■ **Aim of the task**: Which lines in the records below contain the word "Table"? Return each of them.

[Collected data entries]
+---+

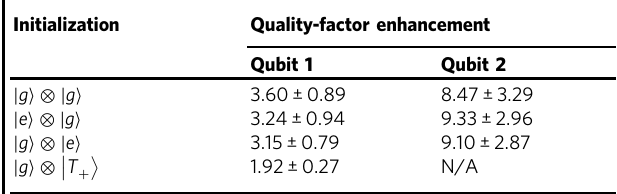
Table 1 Quality-factor enhancements of both qubits for different initial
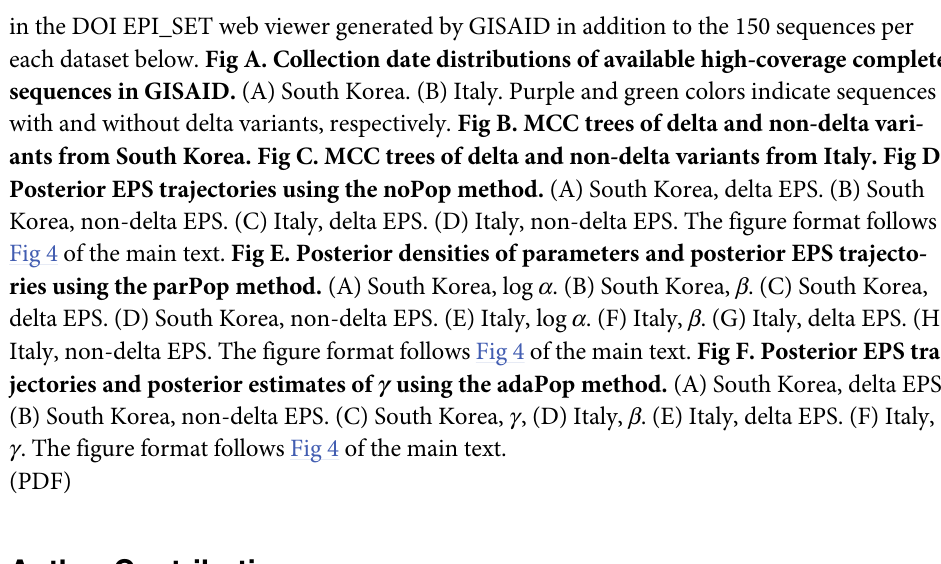
Fig 4 of the main text. Fig E. Posterior densities of parameters and posterior EPS trajecto- ries using the parPop method. (A) South Korea, log α . (B) South Korea, β . (C) South Korea, delta EPS. (D) South Korea, non-delta EPS. (E) Italy, log α . (F) Italy, β . (G) Italy, delta EPS. (H) Italy, non-delta EPS. The figure format follows Fig 4 of the main text. Fig F. Posterior EPS tra- jectories and posterior estimates of γ using the adaPop method. (A) South Korea, delta EPS. (B) South Korea, non-delta EPS. (C) South Korea, γ , (D) Italy, β . (E) Italy, delta EPS. (F) Italy, γ . The figure format follows Fig 4 of the main text.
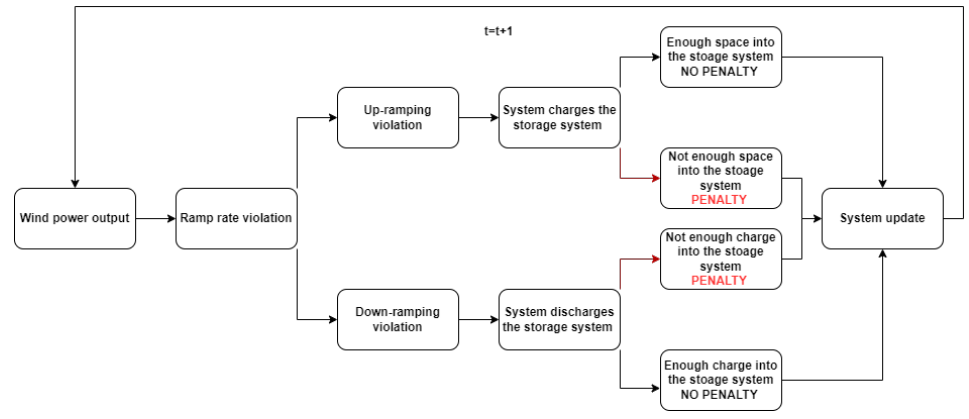
Figure 2. Graphic power smoothing algorithm.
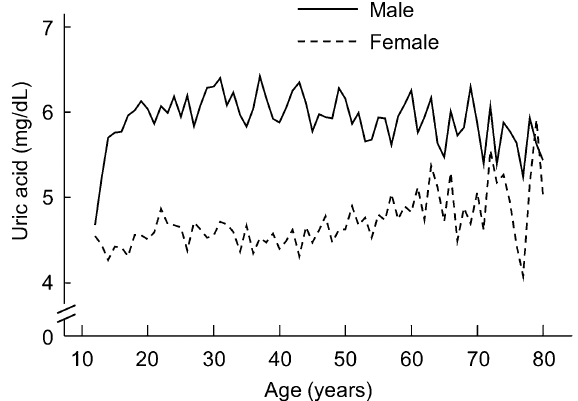
Figure 1. Serum levels of uric acid in males and females. This cohort included 5079 males and 4393 females, which represented a weighted sample size of 101,696,911 and 82,645,299, respectively. Data represent the weighted mean values over each year of age from 12 to 80 years.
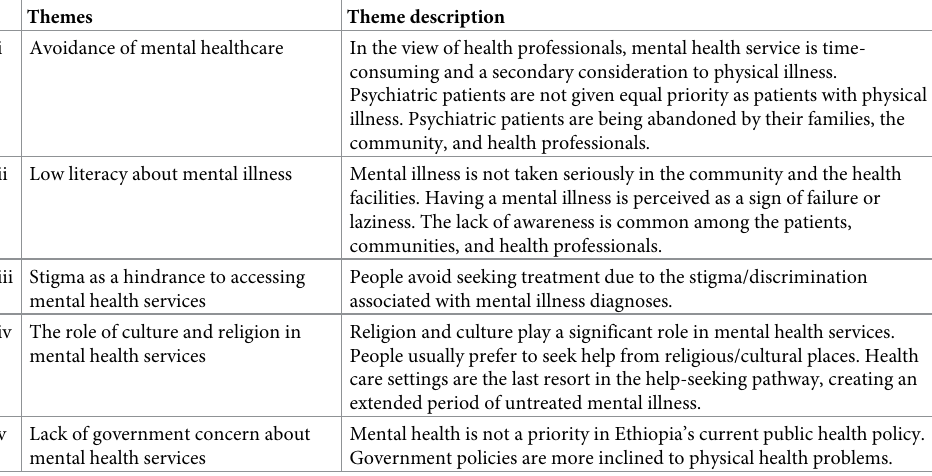
Table 1. Themes with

+---+

■ **Answer for this exercise**:
Table 1 Quality-factor enhancements of both qubits for different initial
Table 1. Themes with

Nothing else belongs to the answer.